Tulisan:
------------
Masa Depan dan Krisis Kepercayaan

Masa Depan dan Krisis Kepercayaan


Belakangan ini kita berdebat hebat, apakah Indonesia Cerah atau Indonesia Gelap? Berbagai data ekonomi dikeluarkan dan diekstrapolasi untuk membuktikan mana kesimpulan yang benar. Menurut saya, sebenarnya ini bukan soal prediksi masa depan Indonesia, tetapi sinyal kepercayaan publik yang goyah kepada pemerintah. Apa yang seharusnya kita lakukan?

Pendiri sekaligus ketua eksekutif World Economic Forum, Klaus Schwab, menyatakan dalam bukunya The Fourth Industrial Revolution (2016) bahwa masa depan sebuah negara sangat ditentukan oleh kepercayaan publik terhadap pemerintahnya.

Di masa depan, kata Schwab, governance tidak akan lagi bergantung pada struktur institusi dan otoritas, tetapi sangat ditentukan oleh interaksi dan kepercayaan publik kepada lembaga dan penyelenggara negara. Pada WEF 2022, Schwab bahkan memperkenalkan sebuah konsep yang diprediksi akan menjadi cara masyarakat menilai pemerintahan di masa depan, namanya kredit reputasi institusi.

Ini mirip dengan sistem kredit sosial di China, meski penuh kontroversi karena dianggap melanggar privasi. Yang jelas, idenya sama: publik akan makin memiliki kuasa untuk menilai secara langsung. Reputasi tidak lagi ditentukan oleh survei kepuasan publik yang dilakukan oleh lembaga yang ditunjuk pemerintah, melainkan dinilai langsung oleh masyarakat dari hari ke hari.
------------
Data Mentah:

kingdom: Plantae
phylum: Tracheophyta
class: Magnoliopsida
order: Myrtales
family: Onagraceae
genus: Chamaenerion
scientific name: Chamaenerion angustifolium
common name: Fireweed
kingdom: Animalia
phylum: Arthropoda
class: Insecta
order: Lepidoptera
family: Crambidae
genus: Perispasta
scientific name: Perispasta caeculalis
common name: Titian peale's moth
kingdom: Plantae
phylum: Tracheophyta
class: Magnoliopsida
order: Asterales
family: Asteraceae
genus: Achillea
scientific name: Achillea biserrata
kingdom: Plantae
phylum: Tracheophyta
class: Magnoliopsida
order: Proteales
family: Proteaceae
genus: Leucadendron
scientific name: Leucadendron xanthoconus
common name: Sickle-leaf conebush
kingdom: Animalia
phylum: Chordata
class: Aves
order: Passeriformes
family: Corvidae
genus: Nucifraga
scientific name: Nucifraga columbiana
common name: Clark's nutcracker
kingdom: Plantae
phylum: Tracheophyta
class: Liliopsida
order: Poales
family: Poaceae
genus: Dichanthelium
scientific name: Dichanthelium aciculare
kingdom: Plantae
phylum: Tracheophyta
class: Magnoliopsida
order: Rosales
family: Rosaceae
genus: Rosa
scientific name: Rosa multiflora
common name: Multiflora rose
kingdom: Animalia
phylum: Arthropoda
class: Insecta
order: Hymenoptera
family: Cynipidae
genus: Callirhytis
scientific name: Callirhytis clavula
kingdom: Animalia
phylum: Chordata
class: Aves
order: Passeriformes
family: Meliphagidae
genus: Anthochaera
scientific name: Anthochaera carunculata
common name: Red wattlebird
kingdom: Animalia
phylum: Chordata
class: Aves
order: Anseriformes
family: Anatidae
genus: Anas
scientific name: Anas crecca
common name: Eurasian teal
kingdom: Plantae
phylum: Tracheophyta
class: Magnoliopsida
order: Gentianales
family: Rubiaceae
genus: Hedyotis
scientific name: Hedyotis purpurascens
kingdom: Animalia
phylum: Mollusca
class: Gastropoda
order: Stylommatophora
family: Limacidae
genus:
------------
Tugas Latihan A: Tuliskan kembali dengan tepat bagian tulisan tentang krisis kepercayaan yang dimulai dari "Ini mirip dengan" dan berakhir pada "hari ke hari.".
Tugas Latihan B: Menurut tulisan tentang krisis kepercayaan, konsep apa yang diperkenalkan Schwab pada WEF 2022?

Jawaban A:
Ini mirip dengan sistem kredit sosial di China, meski penuh kontroversi karena dianggap melanggar privasi. Yang jelas, idenya sama: publik akan makin memiliki kuasa untuk menilai secara langsung. Reputasi tidak lagi ditentukan oleh survei kepuasan publik yang dilakukan oleh lembaga yang ditunjuk pemerintah, melainkan dinilai langsung oleh masyarakat dari hari ke hari.

Jawaban B: Kredit reputasi institusi.